Penalty exposure that founders underestimate
- Section 92 — annual return delay attracts ₹100 per day with no upper cap per officer.
- Section 137 — AOC-4 delay attracts ₹100 per day per officer.
- Section 173 — failure to hold the minimum statutory number of board meetings: ₹25,000 on the company and ₹5,000 on every officer in default.
- Section 117 — failure to file MGT-14 for special resolutions can attract ₹10,000 with continuing default fines.
What to pay a CS in 2026
Compensation for a whole-time CS in an unlisted private company at the ₹10 crore paid-up capital threshold typically falls in the ₹12-20 lakh annual range for a CS with 3-5 years of experience, scaling materially with listed-entity exposure, FEMA/SEBI complexity and direct reporting to the Board.
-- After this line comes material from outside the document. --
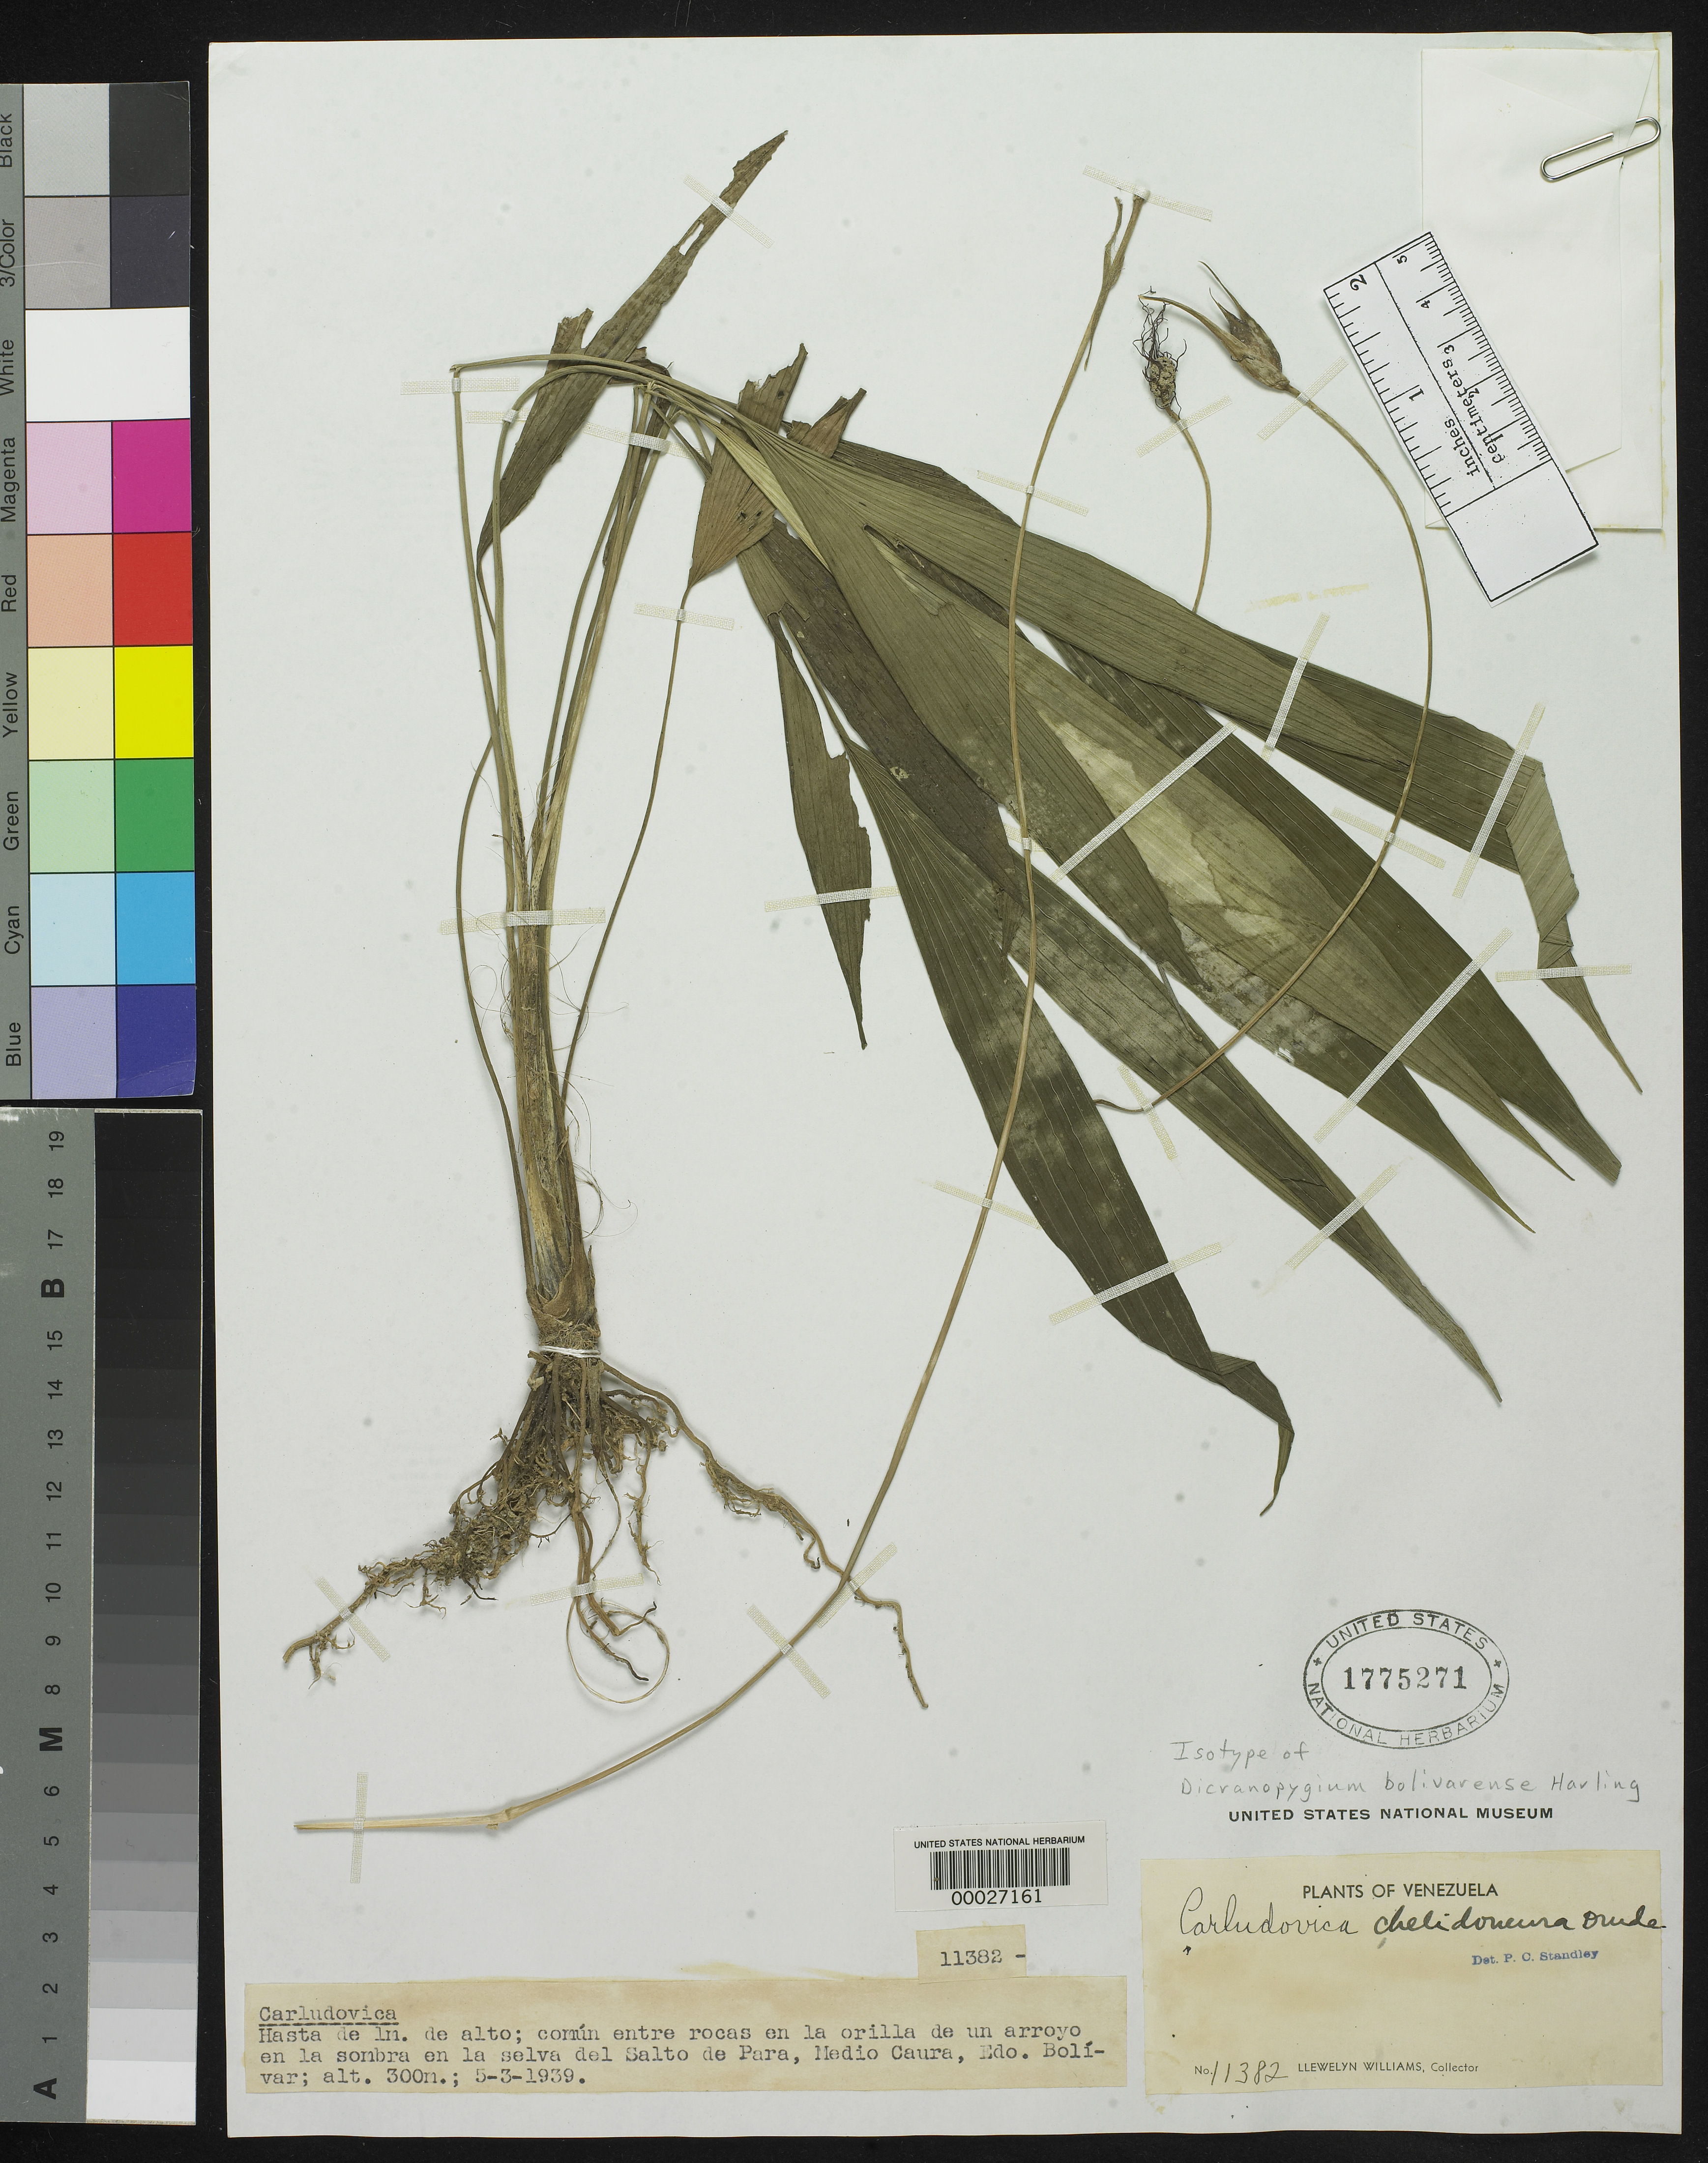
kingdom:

PCS retainers for early-stage private companies range from ₹40,000 to ₹1,50,000 per year depending on scope, with event-based filings billed separately. The cost of either option is small relative to the cost of a single missed filing or a botched investor due diligence.
Conclusion
A Company Secretary is not overhead; it is risk-adjusted governance. If you are below the statutory threshold, engage a competent PCS on retainer. If you are above it, hire a whole-time CS who reports to the Board and protect the role from being collapsed into the finance team. Both moves pay back many times over in compliance hygiene and deal readiness.